Tuesday, November 24, 2020

Toothpaste and chain waxing

 Toothpaste ran out last night. Opened new tube this morning. Squeezed. Nothing but air came out.  Squeezed again.  More air. Squeezed the bottom inch and eventually - behold! - some toothpaste emerged.

Thought for a moment. How come?  Extracted old tube from bathroom bin. Examined carefully. Old tube stated "Net 120gm".  New tube stated "Net 90gm."

How GlaxoSmitheKline saves itself 25%, the sneaky tricksters

Thus is inflation disguised from the inattentive purchaser, since the two tubes are the same length and almost the same diameter.

In happier news, I found a motorcar wheel hubcap at the side of the road and being an invertebrate (sic.) collector of junk - like a hermit crab -  gathered it up and repurposed it as a chain waxer. 


Domed hub cap, nice for swilling around

The advantage over the saucepan I previously used is that it's like a miniature wok and you can swill the chain around, and therefore don't need to use as much wax. - For those who aren't avid chain-waxers, the technique is to bend a spoke to hook through one of the links so you don't scald any fingers. You melt ordinary paraffin candle-wax in the pan and deep-fry the chain for a moment.  Hoiking the chain out of a normal saucepan is awkward, the sides of the pan being vertical and the volume of wax being large and a coiled up 120-inch recumbent's bicycle chain being mostly two-dimensional and irritatingly flappy.  The newly-fried chain is dumped onto a piece of hardboard from which the excess wax will later be scraped back into the pan for the next time, and then the chain is stretched out onto the shed floor so when it cools it is long and straight and stiff, rather like any other long and straight and stiff item that may spring involuntarily to mind. This stiffness makes it easier to thread through the rear mech's idler wheels and the plastic tubes we all use on to corral long recumbent-chains.

_Provided data_:

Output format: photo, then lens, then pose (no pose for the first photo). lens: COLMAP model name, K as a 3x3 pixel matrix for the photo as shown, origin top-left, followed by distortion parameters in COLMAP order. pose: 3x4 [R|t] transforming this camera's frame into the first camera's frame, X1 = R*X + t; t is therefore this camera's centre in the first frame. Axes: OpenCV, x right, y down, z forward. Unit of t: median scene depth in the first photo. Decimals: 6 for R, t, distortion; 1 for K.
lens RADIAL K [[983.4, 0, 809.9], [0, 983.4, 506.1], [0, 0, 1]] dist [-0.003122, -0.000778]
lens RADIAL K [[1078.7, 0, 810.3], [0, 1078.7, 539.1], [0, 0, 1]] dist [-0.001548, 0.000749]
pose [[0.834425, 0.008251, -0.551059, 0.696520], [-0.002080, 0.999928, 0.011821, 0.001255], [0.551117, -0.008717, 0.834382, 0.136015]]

_Actions to take_:
**1.** Answer these questions about the toothpaste and chain waxing post, one line each.
(a) What net weight was printed on the old toothpaste tube?
(b) What did the writer turn the roadside hubcap into?
(c) What kind of wax is melted in the pan?
**2.** From the toothpaste and chain waxing post, quote everything from "Tuesday, November 24, 2020" down to "some toothpaste emerged.".

_Answers given_:
**1.**
(a) Net 120gm.
(b) A chain waxer.
(c) Ordinary paraffin candle-wax.

**2.**
Tuesday, November 24, 2020

Toothpaste and chain waxing

 Toothpaste ran out last night. Opened new tube this morning. Squeezed. Nothing but air came out.  Squeezed again.  More air. Squeezed the bottom inch and eventually - behold! - some toothpaste emerged.